**** Data supplied

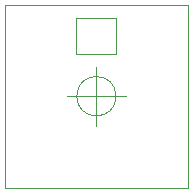
<source format=gm1>
%TF.GenerationSoftware,KiCad,Pcbnew,8.0.5*%
%TF.CreationDate,2024-09-21T17:11:46+02:00*%
%TF.ProjectId,keycap,6b657963-6170-42e6-9b69-6361645f7063,rev?*%
%TF.SameCoordinates,Original*%
%TF.FileFunction,Profile,NP*%
%FSLAX46Y46*%
G04 Gerber Fmt 4.6, Leading zero omitted, Abs format (unit mm)*
G04 Created by KiCad (PCBNEW 8.0.5) date 2024-09-21 17:11:46*
%MOMM*%
%LPD*%
G01*
G04 APERTURE LIST*
%TA.AperFunction,Profile*%
%ADD10C,0.100000*%
%TD*%
%TA.AperFunction,Profile*%
%ADD11C,0.050000*%
%TD*%
%TA.AperFunction,Profile*%
%ADD12C,0.120000*%
%TD*%
G04 APERTURE END LIST*
D10*
X113411140Y-121044360D02*
X113411140Y-105569360D01*
X128877060Y-121046240D02*
X113411140Y-121044360D01*
X128884680Y-105572560D02*
X128877060Y-121046240D01*
X113411140Y-105569360D02*
X128884680Y-105572560D01*
D11*
X122799266Y-113289080D02*
G75*
G02*
X119465934Y-113289080I-1666666J0D01*
G01*
X119465934Y-113289080D02*
G75*
G02*
X122799266Y-113289080I1666666J0D01*
G01*
X118632600Y-113289080D02*
X123632600Y-113289080D01*
X121132600Y-110789080D02*
X121132600Y-115789080D01*
D12*
X119400000Y-106700000D02*
X122800000Y-106700000D01*
X119400000Y-109700000D02*
X119400000Y-106700000D01*
X122800000Y-106700000D02*
X122800000Y-109700000D01*
X122800000Y-109700000D02*
X119400000Y-109700000D01*
M02*

</source>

********

• _Problem details_
Wherever the string "KiCad" is found in the listing above, copy the line that contains it.

• _Answer below_
%TF.GenerationSoftware,KiCad,Pcbnew,8.0.5*%
G04 Created by KiCad (PCBNEW 8.0.5) date 2024-09-21 17:11:46*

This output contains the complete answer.